--- GIVEN TEXT Enclosed Below ---
Date: 01/09/06 02:59
A clearance and a few train orders
Author: Steamjocky

In an earlier thread, Con Sweet posted a beautifully hand written train order. I can't compete with that and won't try. But I will post a set of orders I received at Hiland (top of Cajon Pass on the SP) on March 14, 1978 while working a helper out of West Colton to protect trains working up the (Palmdale) cutoff to be sure they didn't stall between West Colton and Hiland.

This particular helper job was called the "Dike Helper" and everybody, myself included, hated to catch that job. Sometimes you'd do nothing but sit in the spur at Dike for 12 hours and not turn a wheel and watch the trains go by. Sometimes they'd go by you at 15/18 mph or more and sometimes they'd crawl by you at 10 mph. It was up to the road crews if they wanted to use the Dike Helper or not. Most of them did not.

If the train wanted to use your services, they would pull west of the crossing at Dike and stop and we would come out of the spur and onto the siding and then out to the main line and couple up behind the caboose and help the train up to the top of the hill.
--- End of Enclosed GIVEN TEXT ---
* [COMPLETE THE FOLLOWING]:
#1 List every place name that appears in the post about the Dike Helper job.
#2 Continue the post about the Dike Helper job from the point where it stops.
--- DATA BLOCK Enclosed Below ---
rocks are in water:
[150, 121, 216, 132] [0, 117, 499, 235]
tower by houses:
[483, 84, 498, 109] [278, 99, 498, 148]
--- End of Enclosed DATA BLOCK ---
* [SET OF ANSWERS]:
#1 Hiland, Cajon Pass, West Colton, Palmdale, Dike

#2
Upon arriving at Hiland the train would stop as soon as the rear of the train cleared the east switch. The rear brakeman would cut us off and away they would go. Either the fireman or myself would go into the trailer they had set up, or the caboose, depending on whether it was the daylight shift or the afternoon/midnight shift.

As a little side note to this story a trailer was moved in first before the caboose by the SP on the same space where the funeral car DESCANSO sat before it was moved to the Orange Empire Railroad Museum. When it was realized that a train order office for just the daylight shift wasn't good enough the retired SP caboose 1202 was made into a train order office. I believe the daylight operator lived in the trailer and worked the daylight shift while the afternoon and midnight shifts lived at their normal residence. There also was a caboose converted into a train order office and placed at Dike but I don't remember when that was placed in service.

So, we would go into the train order office and hopefully the operator would be in the process of getting us cleared up to go back down to Dike or, if we were lucky, all the way back to West Colton and we would take the power to the roundhouse and then go off duty.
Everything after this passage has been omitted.